Resolve Salvage & Fire is one of two South Florida companies, with Pompano Beach-based Titan Salvage, that have grown from tiny operations to multinational corporations large enough to compete for the world’s most high-profile projects. A third major firm, Netherlands-based Svitzer Salvage, has a regional headquarters in Miami.

The majority of the world’s salvage companies focus on specific geographic areas, said Mark Hoddinott, general manager of the International Salvage Union. The London-based trade association has 64 full members from around the world.

He said just a handful or so would describe themselves as international salvors — but that number includes Titan, Svitzer and, more recently, Resolve. That is crucial for the American companies’ survival because there are fewer emergency response cases and wreck removal projects in the U.S.

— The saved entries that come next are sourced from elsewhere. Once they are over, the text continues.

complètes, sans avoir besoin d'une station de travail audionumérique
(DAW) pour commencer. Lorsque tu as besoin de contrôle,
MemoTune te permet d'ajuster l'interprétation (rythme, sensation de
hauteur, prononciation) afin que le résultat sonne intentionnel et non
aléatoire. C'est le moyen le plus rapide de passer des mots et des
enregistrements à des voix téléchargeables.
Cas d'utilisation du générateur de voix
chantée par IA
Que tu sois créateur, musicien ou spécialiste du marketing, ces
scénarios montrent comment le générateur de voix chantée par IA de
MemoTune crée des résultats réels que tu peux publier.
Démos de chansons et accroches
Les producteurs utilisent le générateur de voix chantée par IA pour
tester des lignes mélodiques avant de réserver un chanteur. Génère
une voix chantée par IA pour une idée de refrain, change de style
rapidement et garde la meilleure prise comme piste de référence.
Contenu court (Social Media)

Titan, which like Resolve was founded in 1980, was acquired by Jacksonville-based marine transportation and logistics firm Crowley Maritime Corporation in 2005. The salvage company expanded to the UK and Singapore more than 10 years ago and added a base in Australia two years ago.

Resolve, with about 125 employees, expanded its global operations much more recently, adding a London location five years ago and expanding in Singapore in 2010. In addition to the main revenue generator of salvage, Resolve has a marine firefighting education arm, a maritime academy, an engineering office, simulator training for cruise ship officers and crew and an oil spill response office in Shanghai that opened last year.

Joe Farrell Jr., the company’s founder and owner, marvels at the growth. Before starting the company, he worked as a Coast Guard diver in the Arctic, explosives adviser in Vietnam and torpedo recovery diver at a weapons range in the Bahamas. Eventually he started running a tugboat to tow vessels in trouble, which led him to start the company.

“I just kind of learned it backwards, really on a wing and a prayer,” said Farrell, 61, whose company is working at the moment in Taiwan, Singapore and Caribbean. “Now I’m amazed, quite honestly...We’ve arrived.”

That international growth put both companies in a position to respond to the most famous salvage job in recent history: the recovery of the capsized Costa Concordia cruise ship off the coast of Italy.

The ship had departed from Civitavecchia, a port near Rome, when Capt. Francesco Schettino took an unauthorized course too close to the island of Giglio and struck a reef. In the chaos that followed, 32 people died. The 952-foot vessel came to rest on its side on a rocky seabed near shore, where it remains today.